SCHLAFSTÖRUNGEN sind nichts Neues. Schon im 5. Jahrhundert v. u. Z. schrieb ein Diener am Hof des persischen Königs Ahasverus, dass den König eines Nachts ‘der Schlaf floh’ (Esther 6:1).

Heute können Millionen Menschen nicht gut schlafen. Laut dem brasilianischen Schlafspezialisten Rubens Reimão leiden schätzungsweise 35 Prozent der Weltbevölkerung an Insomnie. * Dr. David Rapoport vom Zentrum für Schlafstörungen der Universität New York bezeichnete Schlafstörungen als „eine der ernst zu nehmendsten Epidemien des ausgehenden Jahrhunderts“.

Was die Sache noch verschlimmert: Viele leiden an Insomnie, ohne zu wissen, warum. Nach Angaben von Forschern der Staatlichen Universität São Paulo wird bei nur 3 Prozent der Betroffenen überhaupt eine Diagnose gestellt. Viele meinen, schlecht zu schlafen gehöre nun mal zum Leben, und finden sich damit ab, tagsüber reizbar und schläfrig zu sein.

Das nächtliche Drama

Sich die ganze Nacht hin und her zu wälzen ohne ein Auge zuzutun, während alle anderen friedlich schlummern, ist äußerst unangenehm. Allerdings ist es nicht ungewöhnlich, vorübergehend schlecht zu schlafen. Meist sind Stress oder die normalen Höhen und Tiefen des Lebens im Spiel und nach einigen Tagen schläft man wieder normal. Werden Schlafstörungen jedoch chronisch, können emotionale oder körperliche Störungen vorliegen. Dann ist es wichtig, ärztliche Hilfe in Anspruch zu nehmen. (Siehe oben.)

Möglicherweise leiden wir ebenfalls an einer Schlafstörung. Wenn wir mithilfe des Fragebogens auf Seite 9 feststellen sollten, dass wir tatsächlich Schlafstörungen haben, brauchen wir nicht zu verzweifeln. Wer akzeptiert, dass er Hilfe benötigt, hat den wichtigsten Schritt zur Heilung einer Schlafstörung schon getan. Laut dem brasilianischen Neurologen Geraldo Rizzo können 90 Prozent aller Insomniepatienten geheilt werden.

Entscheidend für die richtige Behandlung ist jedoch, die genaue Ursache der Schlafstörung herauszufinden. Mithilfe eines diagnostischen Verfahrens namens Polysomnographie konnten schon zahlreiche Schlafstörungen geheilt werden. (Siehe unten.)

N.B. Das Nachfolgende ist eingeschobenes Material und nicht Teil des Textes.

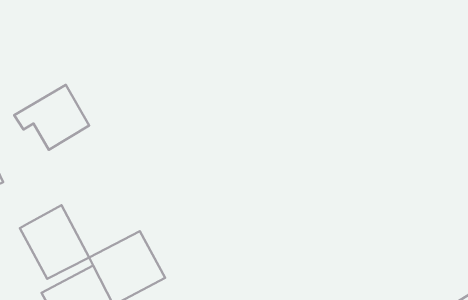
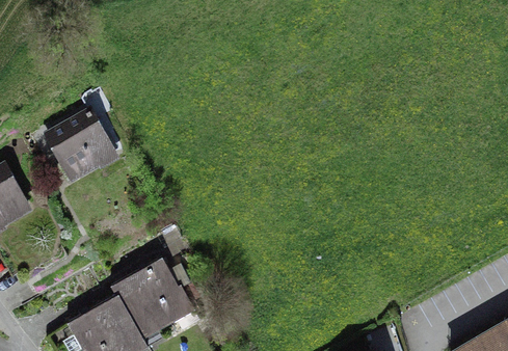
building: [20,205,89,279] -> none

Einer der häufigsten Gründe für chronische Schlafstörungen bei Erwachsenen ist Schnarchen. Wer jemals neben einem Schnarcher geschlafen hat, weiß, wie unangenehm das sein kann. Schnarchen kann ein Hinweis auf ein obstruktives Schlafapnoe-Syndrom (OSAS) sein, bei dem sich die Luftröhre vorübergehend schließt und keine Luft mehr in die Lunge gelangen kann. Zu den ersten Behandlungsschritten bei OSAS zählen Gewichtsabnahme sowie der Verzicht auf alkoholische Getränke und Muskelrelaxantia. Eventuell verschreibt der Facharzt spezielle Medikamente, eine intraorale Apparatur oder eine Atemhilfe. *

In schweren Fällen kann es notwendig sein, Rachen, Kiefer, Zunge oder Nase chirurgisch korrigieren zu lassen, damit die Atemluft leichter ein- und ausströmen kann.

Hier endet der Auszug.